The Cuban Missile Crisis serves a backdrop to Woolsey bringing Mant! and his version of 3D to Key West and he uses the heightened state of tension to his advantage. Should he be concerned about showing an atomic bomb blast complete with manufactured heat and smoke to an audience viewing it 90 miles from Cuba in October 1962? Nope. It’ll help sell the experience, which is what he needs because he has the next big idea in movie showmanship. It’s not a lack of concern for his fellow man but a prioritization of his needs slightly above concern for his fellow man, which Woolsey shows he can reprioritize when necessary when he gives up the gate money to save his girl from a knife-wielding, ant-costume-wearing JD.

Goodman is good as Woolsey but it’s not much more than John Goodman as a character named Lawrence Woolsey. It doesn’t seem as though there’s much acting going on, but Goodman is so likeable he doesn’t need to really act. Goodman as Woolsey works just fine. He has the ability to act, which he’s shown on occasion, but Goodman on screen just being John Goodman is sometimes worth the price of admission. Walter Sobchak is just John Goodman written with a lot of caffeine in his system and weird personal experience stories in his background. The point: he might not be of the order of Daniel Day Lewis but John Goodman has a place in the movies and one need only see Matinee once to know why.

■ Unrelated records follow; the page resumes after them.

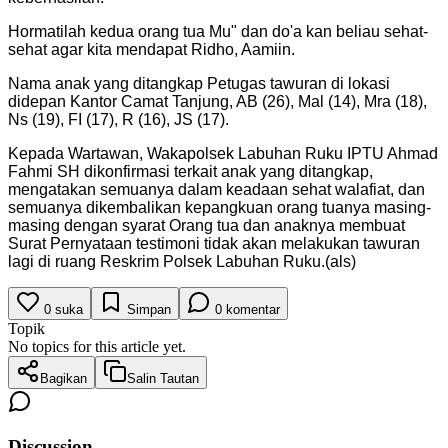
Hormatilah kedua orang tua Mu" dan do'a kan beliau sehat-
sehat agar kita mendapat Ridho, Aamiin.
Nama anak yang ditangkap Petugas tawuran di lokasi
didepan Kantor Camat Tanjung, AB (26), Mal (14), Mra (18),
Ns (19), FI (17), R (16), JS (17).
Kepada Wartawan, Wakapolsek Labuhan Ruku IPTU Ahmad
Fahmi SH dikonfirmasi terkait anak yang ditangkap,
mengatakan semuanya dalam keadaan sehat walafiat, dan
semuanya dikembalikan kepangkuan orang tuanya masing-
masing dengan syarat Orang tua dan anaknya membuat
Surat Pernyataan testimoni tidak akan melakukan tawuran
lagi di ruang Reskrim Polsek Labuhan Ruku.(als)
0
suka
Simpan
0
komentar
Topik
No topics for this article yet.
Bagikan
Salin Tautan
Discussion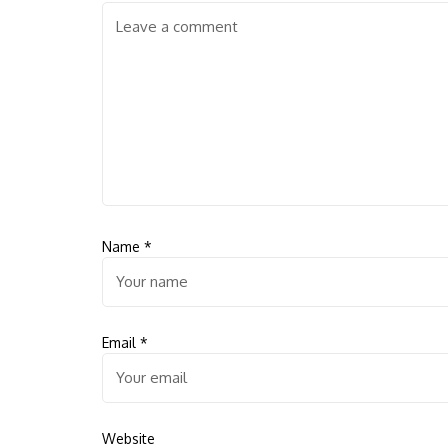
Name
*
Email
*
Website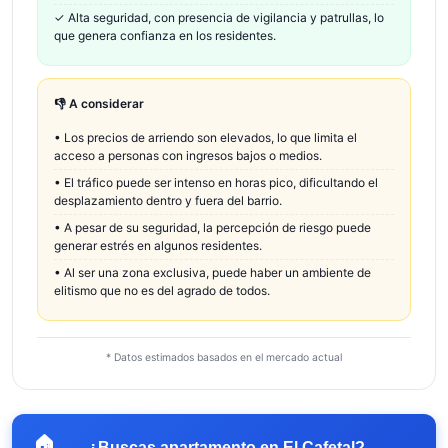
✓
Alta seguridad, con presencia de vigilancia y patrullas, lo
que genera confianza en los residentes.
👎 A considerar
•
Los precios de arriendo son elevados, lo que limita el
acceso a personas con ingresos bajos o medios.
•
El tráfico puede ser intenso en horas pico, dificultando el
desplazamiento dentro y fuera del barrio.
•
A pesar de su seguridad, la percepción de riesgo puede
generar estrés en algunos residentes.
•
Al ser una zona exclusiva, puede haber un ambiente de
elitismo que no es del agrado de todos.
* Datos estimados basados en el mercado actual
🏠
→
¿Buscas apartamento en
El Cafetal
?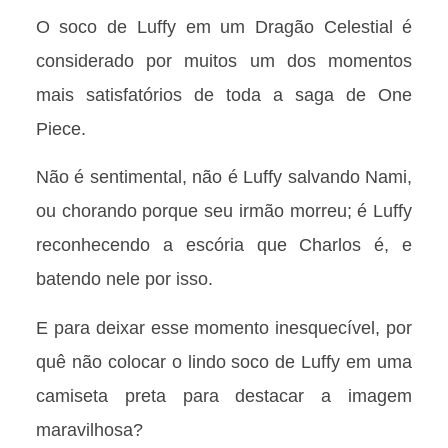
O soco de Luffy em um Dragão Celestial é
considerado por muitos um dos momentos
mais satisfatórios de toda a saga de One
Piece.
Não é sentimental, não é Luffy salvando Nami,
ou chorando porque seu irmão morreu; é Luffy
reconhecendo a escória que Charlos é, e
batendo nele por isso.
E para deixar esse momento inesquecível, por
quê não colocar o lindo soco de Luffy em uma
camiseta preta para destacar a imagem
maravilhosa?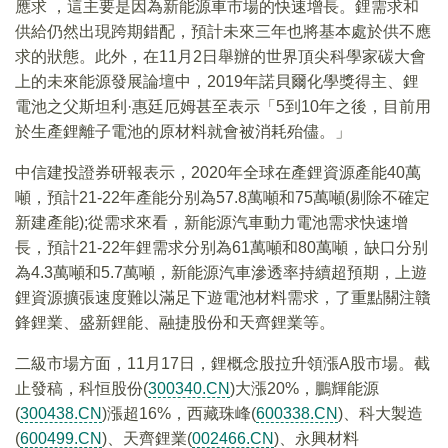
應求 ，這主要是因為新能源車市場的快速增長。鋰需求和
供給仍然出現跨期錯配，預計未來三年也將基本處於供不應
求的狀態。此外，在11月2日舉辦的世界頂尖科學家碳大會
上的未來能源發展論壇中，2019年諾貝爾化學獎得主、鋰
電池之父斯坦利·惠廷厄姆甚至表示「5到10年之後，目前用
於生產鋰離子電池的原材料就會被消耗殆儘。」
中信建投證券研報表示，2020年全球在產鋰資源產能40萬
噸，預計21-22年產能分别為57.8萬噸和75萬噸(剔除不確定
新建產能);從需求來看，新能源汽車動力電池需求快速增
長，預計21-22年鋰需求分别為61萬噸和80萬噸，缺口分别
為4.3萬噸和5.7萬噸，新能源汽車滲透率持續超預期，上遊
鋰資源擴張速度難以滿足下遊電池材料需求，了重點關注贛
鋒鋰業、盛新鋰能、融捷股份和天齊鋰業等。
二級市場方面，11月17日，鋰概念股拉升領漲A股市場。截
止發稿，科恒股份(
300340.CN
)大漲20%，鵬輝能源
(
300438.CN
)漲超16%，西藏珠峰(
600338.CN
)、科大製造
(
600499.CN
)、天齊鋰業(
002466.CN
)、永興材料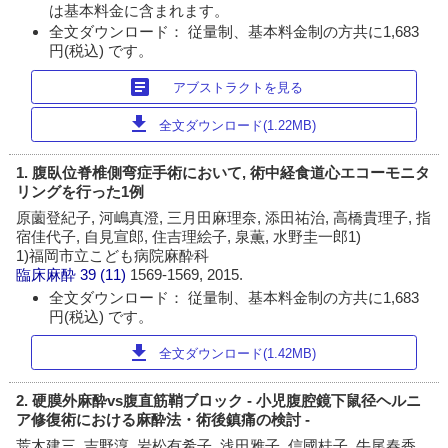
は基本料金に含まれます。
全文ダウンロード： 従量制、基本料金制の方共に1,683
円(税込) です。
article
アブストラクトを見る
download
全文ダウンロード(1.22MB)
1. 腹臥位脊椎側弯症手術において, 術中経食道心エコーモニタ
リングを行った1例
原薗登紀子, 河嶋真澄, 三月田麻理奈, 添田祐治, 高橋貴理子, 指
宿佳代子, 自見宣郎, 住吉理絵子, 泉薫, 水野圭一郎1)
1)福岡市立こども病院麻酔科
臨床麻酔
39 (11)
1569-1569, 2015.
全文ダウンロード： 従量制、基本料金制の方共に1,683
円(税込) です。
download
全文ダウンロード(1.42MB)
2. 硬膜外麻酔vs腹直筋鞘ブロック - 小児腹腔鏡下鼠径ヘルニ
ア修復術における麻酔法・術後鎮痛の検討 -
荒木建三, 吉野淳, 岩松有希子, 浅田雅子, 信國桂子, 牛尾春香,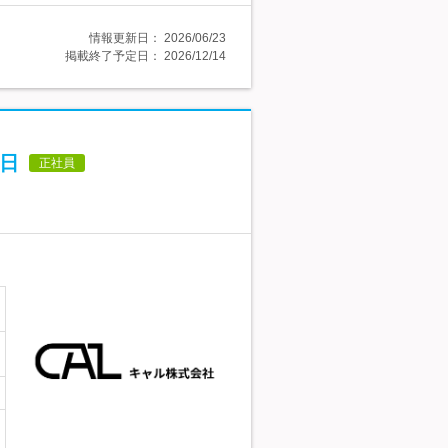
情報更新日：
2026/06/23
掲載終了予定日：
2026/12/14
5日
正社員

Does Matinee work as a movie? Yes, in the same way A Christmas Story works but without the backbreaking laughs. Matinee is also 10% better than it would have otherwise been because it includes John Sayles in the cast. I first saw it in 1994 and remember loving it to the point of always mentioning it and my affinity for it during conversations about movies. Then I watched the movie again but didn’t love it as much. It didn’t work as well, or I’d changed, or something happened and it wasn’t as good as it was in my memory, which is interesting given Matinee is about B Movies. There’s a joke in there somewhere.